Ohio FD to start ambulance services
The fire department got its medical emergency first-response authority in 2006 and will respond to medical emergencies providing limited treatment
Akron Beacon Journal
ALLIANCE, Ohio — The Alliance Fire Department picked up a used ambulance a while ago as a donation from a benefactor.
But it's only been recently that city firefighters had the authority to put the vehicle to full use transporting patients to the hospital. City Council in May passed an ordinance approving the change.
The city's prime ambulance service provider is Emergency Medical Transport, or EMT, a private ambulance service. But if EMT does not have an ambulance available during an emergency, the city Fire Department can fill the need.
"When they show up for first response, and there is not another ambulance available, it allows them to transport," city Safety-Service Director Michael Dreger said. "When they show up for first response, and there is not another ambulance available, it allows them to transport."
It's a major step for the Fire Department, which got its medical emergency first-response authority in 2006. Emergency medical technicians on the Fire Department would respond to medical emergencies but could only provide limited treatment on site and had to wait for another service provider such as EMT for transportation.
"They started that with a firetruck," Dreger said. "After a period of time, they were able to convert a van.

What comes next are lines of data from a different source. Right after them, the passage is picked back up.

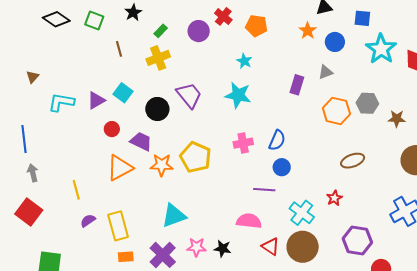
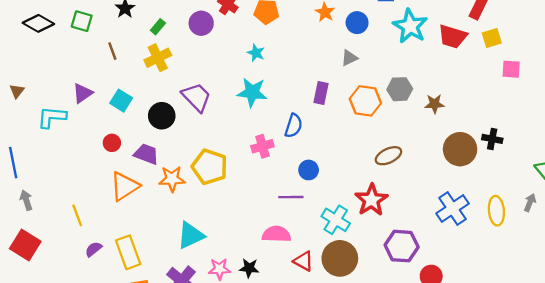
purple rectangle: (297, 85) -> (321, 93), moved
purple triangle: (96, 100) -> (83, 93), moved
blue semicircle: (277, 140) -> (294, 126), moved
red star: (334, 198) -> (371, 200), size x1.8

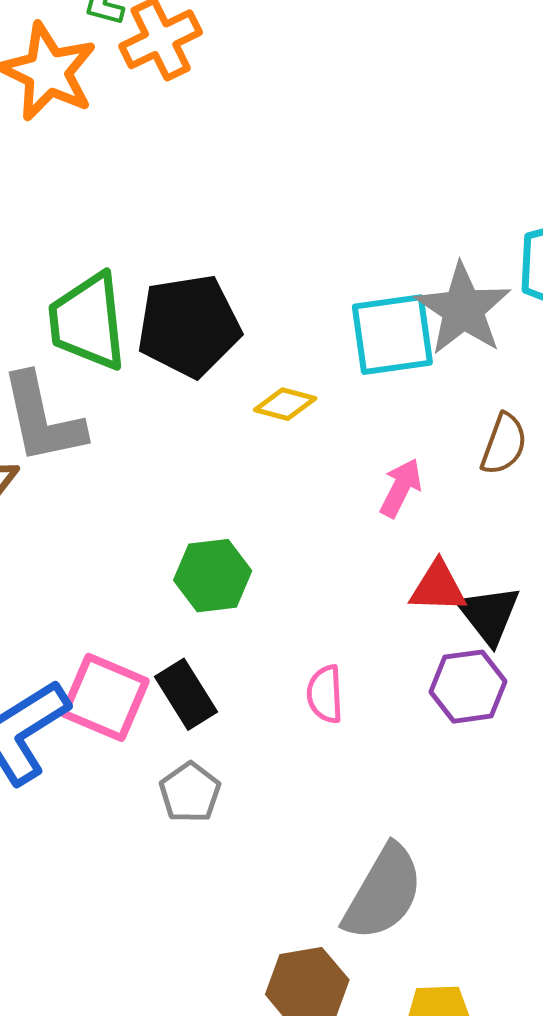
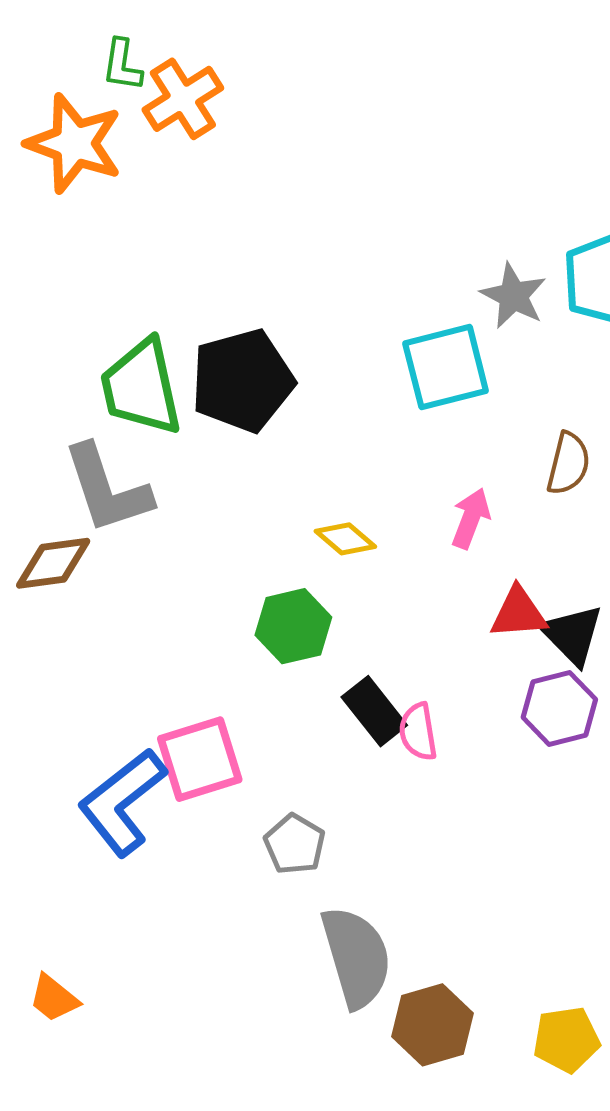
gray star: (463, 309) -> (513, 296), moved, size x0.7
yellow diamond: (285, 404) -> (345, 539), moved, turned 32
black rectangle: (186, 694) -> (374, 711), moved
pink square: (105, 697) -> (200, 759), turned -34
gray semicircle: (383, 893) -> (356, 957), moved, turned -40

They couldn't drive a person two blocks to the hospital. You have to have credentials from the state to run an ambulance. We are working on (obtaining) them. There are some certifications we will have to get. There are some fees. We are estimating it will be between $3,000 to $4,000 for that. There is some equipment that we will have to purchase and put on the ambulance."
Fire Chief Jason Hunt estimates his department should be fully ready to provide ambulance transport service by August. The ambulance will be categorized as basic life support. The ambulances of the sole provider, EMT, are categorized as advanced life support. With that status, there are paramedics on board and the vehicle carries medication and drugs a paramedic is licensed to administer.
"In the event we have to transport, every effort will be made to take them to Alliance (Community Hospital)," Hunt said.
"We are working in concert with the hospital to make sure the patient gets where they need to go. I am pleased that our personnel in the field that are with the patient are in a better position to serve the patient if a private ambulance isn't available. This is a step for us. That is what we are focused on is being able to transport in event there is no private ambulance available."
The Fire Department has 30 members.
Councilman has questions
While Dreger and Hunt are satisfied with launching the ambulance transport program, one of the seven members of City Council, Brian Simeone, voted against its inception.
"I am for the program," Simeone, D-at large, said. "I think it was rushed. I have questions that they have not answered."
One concern Simeone expressed involves a severe injury case. Would the Alliance Fire Department ambulance transport the patient to the Canton facilities, Aultman Hospital or Mercy Medical Center, because they are better equipped to treat trauma injuries?
"You could have a certain situation," Dreger said. "The captain on the ship has to make a decision. We are not going to take away reasonable field decisions. This process started about two years ago. I just find it amazing that anyone could be against it. If we have to do a lot of transport, it possibly means the sole provider is not living up to their contract."
Another of the councilman's concerns is the ordinance gives the city safety-service director authority to halt the ambulance transport program.
"I have a problem with that," Simeone said. "It gives him control if he wants to pull the plug on it. It should be up to the fire chief."
The ordinance was introduced by Councilman L. Frank Minear, R-3.
"The reason is we feel it is our job to protect our citizens and people that are visiting Alliance," said Minear, who chairs the council Fire and Safety Committee. "If you don't have an ambulance available, who would want a person to suffer? Why put someone in jeopardy of not getting medical attention?"